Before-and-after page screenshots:
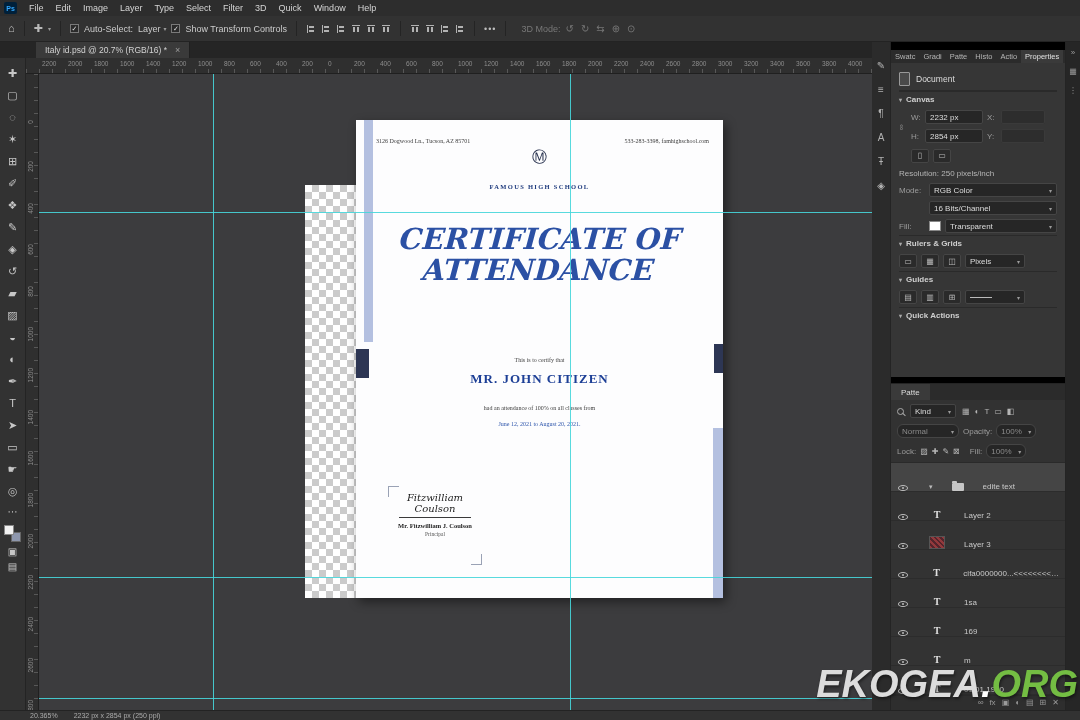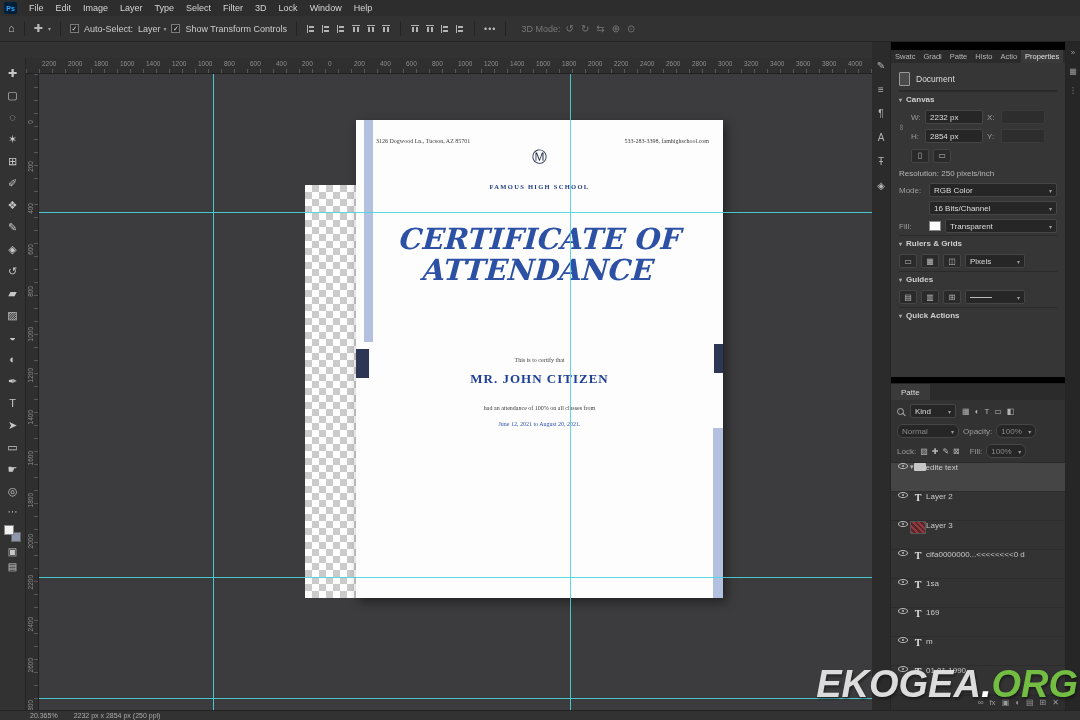--- a/index.html
+++ b/index.html
@@ -153,21 +153,21 @@
   .layers-tab-row { height:16px; background:#2b2b2b; display:flex; }
   .layers-tab { background:#3a3a3a; padding:0 10px; font-size:8px; color:#dddddd; display:flex; align-items:center; }
   .layers-controls { padding:3px 6px; display:flex; flex-direction:column; gap:4px; border-bottom:1px solid #2a2a2a; }
   .lc-row { height:16px; display:flex; align-items:center; gap:4px; }
   .mag-icon { width:7px; height:7px; border:1px solid #aaa; border-radius:50%; position:relative; margin-right:2px; }
   .mag-icon::after { content:''; position:absolute; width:4px; height:1px; background:#aaa;
     transform:rotate(45deg); right:-3px; bottom:-1px; }
   .kind-icon, .lock-icon { font-size:8px; color:#b5b5b5; }
   .lc-lbl { font-size:8px; color:#9c9c9c; }
   .layers-list { flex:1; overflow:hidden; background:#333333; }
-  .layer-row { height:29px; display:flex; align-items:flex-start; gap:0; padding:0 5px;
+  .layer-row { height:29px; display:flex; align-items:flex-end; gap:19px; padding:0 5px;
     border-bottom:1px solid #2c2c2c; background:#333333; }
   .layer-row[data-selected="true"] { background:#454545; }
   .eye-cell { width:14px; display:flex; justify-content:center; }
   .eye-icon { width:10px; height:6px; border:1px solid #bdbdbd; border-radius:50%; position:relative; }
   .eye-icon::after { content:''; position:absolute; left:3px; top:1px; width:2px; height:2px;
     background:#bdbdbd; border-radius:50%; }
   .grp-caret { display:none; font-size:7px; color:#bbb; }
   .folder-icon { display:none; width:12px; height:8px; background:#c6c6c6; border-radius:1px; position:relative; }
   .folder-icon::before { content:''; position:absolute; top:-2px; left:0; width:5px; height:2px;
     background:#c6c6c6; border-radius:1px 1px 0 0; }
@@ -204,21 +204,21 @@
     <div style="display:flex">
 
     <span class="menu-item" style="--i: 0;">File</span>
         <span class="menu-item" style="--i: 1;">Edit</span>
         <span class="menu-item" style="--i: 2;">Image</span>
         <span class="menu-item" style="--i: 3;">Layer</span>
         <span class="menu-item" style="--i: 4;">Type</span>
         <span class="menu-item" style="--i: 5;">Select</span>
         <span class="menu-item" style="--i: 6;">Filter</span>
         <span class="menu-item" style="--i: 7;">3D</span>
-        <span class="menu-item" style="--i: 8;">Lock</span>
+        <span class="menu-item" style="--i: 8;">Quick</span>
         <span class="menu-item" style="--i: 9;">Window</span>
         <span class="menu-item" style="--i: 10;">Help</span>
       </div>
   </div>
 
   <div class="options-bar">
     <span class="opt-icon">⌂</span>
     <span class="separator"></span>
     <span class="opt-icon">✚</span>
     <span class="caret">▾</span>
@@ -250,20 +250,26 @@
     <span style="display:flex;gap:7px">
 
     <span class="icon-3d" style="--i: 0;"><span>↺</span></span>
         <span class="icon-3d" style="--i: 1;"><span>↻</span></span>
         <span class="icon-3d" style="--i: 2;"><span>⇆</span></span>
         <span class="icon-3d" style="--i: 3;"><span>⊕</span></span>
         <span class="icon-3d" style="--i: 4;"><span>⊙</span></span>
       </span>
   </div>
 
+  <div class="tab-bar">
+    <div class="doc-tab">
+      <span class="doc-tab-title">Italy id.psd @ 20.7% (RGB/16) *</span>
+      <span class="doc-tab-close">×</span>
+    </div>
+  </div>
 
   <div class="ruler-h">
 
   <span class="ruler-num" style="--i: 0;">2200</span>
       <span class="ruler-num" style="--i: 1;">2000</span>
       <span class="ruler-num" style="--i: 2;">1800</span>
       <span class="ruler-num" style="--i: 3;">1600</span>
       <span class="ruler-num" style="--i: 4;">1400</span>
       <span class="ruler-num" style="--i: 5;">1200</span>
       <span class="ruler-num" style="--i: 6;">1000</span>
@@ -400,20 +406,26 @@
       <div class="cert-center cert-school">FAMOUS HIGH SCHOOL</div>
       <div class="cert-center cert-title">
         <div>CERTIFICATE OF</div>
         <div>ATTENDANCE</div>
       </div>
       <div class="cert-center cert-certify">This is to certify that</div>
       <div class="cert-center cert-recipient">MR. JOHN CITIZEN</div>
       <div class="cert-center cert-body">had an attendance of 100% on all classes from</div>
       <div class="cert-center cert-date">June 12, 2021 to August 20, 2021.</div>
 
+      <div class="sig sig-left">
+        <span class="sig-script">Fitzwilliam Coulson</span>
+        <span class="sig-line"></span>
+        <span class="sig-name">Mr. Fitzwilliam J. Coulson</span>
+        <span class="sig-title">Principal</span>
+      </div>
     </div>
 
     <div class="guide-v" style="left:174px"></div>
     <div class="guide-v" style="left:531px"></div>
     <div class="guide-h" style="top:138px"></div>
     <div class="guide-h" style="top:503px"></div>
     <div class="guide-h" style="top:624px"></div>
   </div>
 
   <div class="right-region">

§ **EXERCISE**
All of the records need repeating exactly, except for the pictures.

§ **EXPECTED ANSWER**
--- a/index.html
+++ b/index.html
@@ -153,21 +153,21 @@
   .layers-tab-row { height:16px; background:#2b2b2b; display:flex; }
   .layers-tab { background:#3a3a3a; padding:0 10px; font-size:8px; color:#dddddd; display:flex; align-items:center; }
   .layers-controls { padding:3px 6px; display:flex; flex-direction:column; gap:4px; border-bottom:1px solid #2a2a2a; }
   .lc-row { height:16px; display:flex; align-items:center; gap:4px; }
   .mag-icon { width:7px; height:7px; border:1px solid #aaa; border-radius:50%; position:relative; margin-right:2px; }
   .mag-icon::after { content:''; position:absolute; width:4px; height:1px; background:#aaa;
     transform:rotate(45deg); right:-3px; bottom:-1px; }
   .kind-icon, .lock-icon { font-size:8px; color:#b5b5b5; }
   .lc-lbl { font-size:8px; color:#9c9c9c; }
   .layers-list { flex:1; overflow:hidden; background:#333333; }
-  .layer-row { height:29px; display:flex; align-items:flex-start; gap:0; padding:0 5px;
+  .layer-row { height:29px; display:flex; align-items:flex-end; gap:19px; padding:0 5px;
     border-bottom:1px solid #2c2c2c; background:#333333; }
   .layer-row[data-selected="true"] { background:#454545; }
   .eye-cell { width:14px; display:flex; justify-content:center; }
   .eye-icon { width:10px; height:6px; border:1px solid #bdbdbd; border-radius:50%; position:relative; }
   .eye-icon::after { content:''; position:absolute; left:3px; top:1px; width:2px; height:2px;
     background:#bdbdbd; border-radius:50%; }
   .grp-caret { display:none; font-size:7px; color:#bbb; }
   .folder-icon { display:none; width:12px; height:8px; background:#c6c6c6; border-radius:1px; position:relative; }
   .folder-icon::before { content:''; position:absolute; top:-2px; left:0; width:5px; height:2px;
     background:#c6c6c6; border-radius:1px 1px 0 0; }
@@ -204,21 +204,21 @@
     <div style="display:flex">
 
     <span class="menu-item" style="--i: 0;">File</span>
         <span class="menu-item" style="--i: 1;">Edit</span>
         <span class="menu-item" style="--i: 2;">Image</span>
         <span class="menu-item" style="--i: 3;">Layer</span>
         <span class="menu-item" style="--i: 4;">Type</span>
         <span class="menu-item" style="--i: 5;">Select</span>
         <span class="menu-item" style="--i: 6;">Filter</span>
         <span class="menu-item" style="--i: 7;">3D</span>
-        <span class="menu-item" style="--i: 8;">Lock</span>
+        <span class="menu-item" style="--i: 8;">Quick</span>
         <span class="menu-item" style="--i: 9;">Window</span>
         <span class="menu-item" style="--i: 10;">Help</span>
       </div>
   </div>
 
   <div class="options-bar">
     <span class="opt-icon">⌂</span>
     <span class="separator"></span>
     <span class="opt-icon">✚</span>
     <span class="caret">▾</span>
@@ -250,20 +250,26 @@
     <span style="display:flex;gap:7px">
 
     <span class="icon-3d" style="--i: 0;"><span>↺</span></span>
         <span class="icon-3d" style="--i: 1;"><span>↻</span></span>
         <span class="icon-3d" style="--i: 2;"><span>⇆</span></span>
         <span class="icon-3d" style="--i: 3;"><span>⊕</span></span>
         <span class="icon-3d" style="--i: 4;"><span>⊙</span></span>
       </span>
   </div>
 
+  <div class="tab-bar">
+    <div class="doc-tab">
+      <span class="doc-tab-title">Italy id.psd @ 20.7% (RGB/16) *</span>
+      <span class="doc-tab-close">×</span>
+    </div>
+  </div>
 
   <div class="ruler-h">
 
   <span class="ruler-num" style="--i: 0;">2200</span>
       <span class="ruler-num" style="--i: 1;">2000</span>
       <span class="ruler-num" style="--i: 2;">1800</span>
       <span class="ruler-num" style="--i: 3;">1600</span>
       <span class="ruler-num" style="--i: 4;">1400</span>
       <span class="ruler-num" style="--i: 5;">1200</span>
       <span class="ruler-num" style="--i: 6;">1000</span>
@@ -400,20 +406,26 @@
       <div class="cert-center cert-school">FAMOUS HIGH SCHOOL</div>
       <div class="cert-center cert-title">
         <div>CERTIFICATE OF</div>
         <div>ATTENDANCE</div>
       </div>
       <div class="cert-center cert-certify">This is to certify that</div>
       <div class="cert-center cert-recipient">MR. JOHN CITIZEN</div>
       <div class="cert-center cert-body">had an attendance of 100% on all classes from</div>
       <div class="cert-center cert-date">June 12, 2021 to August 20, 2021.</div>
 
+      <div class="sig sig-left">
+        <span class="sig-script">Fitzwilliam Coulson</span>
+        <span class="sig-line"></span>
+        <span class="sig-name">Mr. Fitzwilliam J. Coulson</span>
+        <span class="sig-title">Principal</span>
+      </div>
     </div>
 
     <div class="guide-v" style="left:174px"></div>
     <div class="guide-v" style="left:531px"></div>
     <div class="guide-h" style="top:138px"></div>
     <div class="guide-h" style="top:503px"></div>
     <div class="guide-h" style="top:624px"></div>
   </div>
 
   <div class="right-region">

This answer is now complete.